From afterthought to forefront

While online forums have already learned a thing or two about content moderation, Facebook didn't have a social network playbook to follow when it was born, so it's somewhat understandable that the task will need some time to grow. But as of 2017, it is disheartening to learn from internal meta documents that there is an inherent reluctance to adopt measures to better protect children.

Zuckerberg was one of five social media tech CEOs who attended a recent US Senate hearing on children's online safety. It should also be noted that Discord is not the first to witness the meta; It extends beyond its gaming roots, a reminder that trust and security can be threatened in many online spaces. This means that a social gaming app, for example, could put its users at risk of phishing or grooming.

Do new companies acquire faster than FAANGs? It's not guaranteed: entrepreneurs often work from first principles, which is good and bad; The content moderation learning curve is real. But OpenAI is much younger than Meta, so it's encouraging to hear that it's setting up a new team to study child safety — which may be subject to scrutiny.

However, some startups don't wait for signs of trouble to act. ActiveFence, an AI-enabled trust and safety solutions provider and part of the Grove Ventures portfolio, is seeing more inbound requests, its CEO Noam Schwartz told me.

“I've seen a lot of people come to our team from companies that have just been founded or have already started. They're thinking about the security of their products at the design stage (and) adopting the concept of security by design.
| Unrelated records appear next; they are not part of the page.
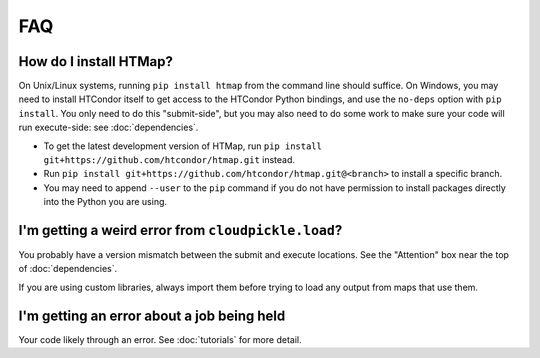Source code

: FAQ
===

.. py:currentmodule:: htmap

.. _install:

How do I install HTMap?
-----------------------

On Unix/Linux systems, running ``pip install htmap`` from the command line should suffice.
On Windows, you may need to install HTCondor itself to get access to the HTCondor Python bindings, and use the ``no-deps`` option with ``pip install``.
You only need to do this "submit-side", but you may also need to do some work to make sure your code will run execute-side: see :doc:`dependencies`.

* To get the latest development version of HTMap, run ``pip install git+https://github.com/htcondor/htmap.git`` instead.
* Run ``pip install git+https://github.com/htcondor/htmap.git@<branch>`` to install a specific branch.
* You may need to append ``--user`` to the ``pip`` command if you do not have permission to install packages directly into the Python you are using.

I'm getting a weird error from ``cloudpickle.load``?
----------------------------------------------------

You probably have a version mismatch between the submit and execute locations.
See the "Attention" box near the top of :doc:`dependencies`.

If you are using custom libraries, always import them before trying to load any output from maps that use them.

I'm getting an error about a job being held
-------------------------------------------
Your code likely through an error. See :doc:`tutorials` for more detail.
They're thinking about security and privacy in their products today, just like you're thinking about security and privacy when you're building your features. Actions are baking.

ActiveFence is not the only startup in this space, which Wired describes as “trust and security as a service.” But it's big, especially since it bought Spectrum Labs in September, and it's nice to hear that its clients include not only big names fearing PR crises and political scrutiny, but also smaller teams just starting out. Tech can also learn from past mistakes.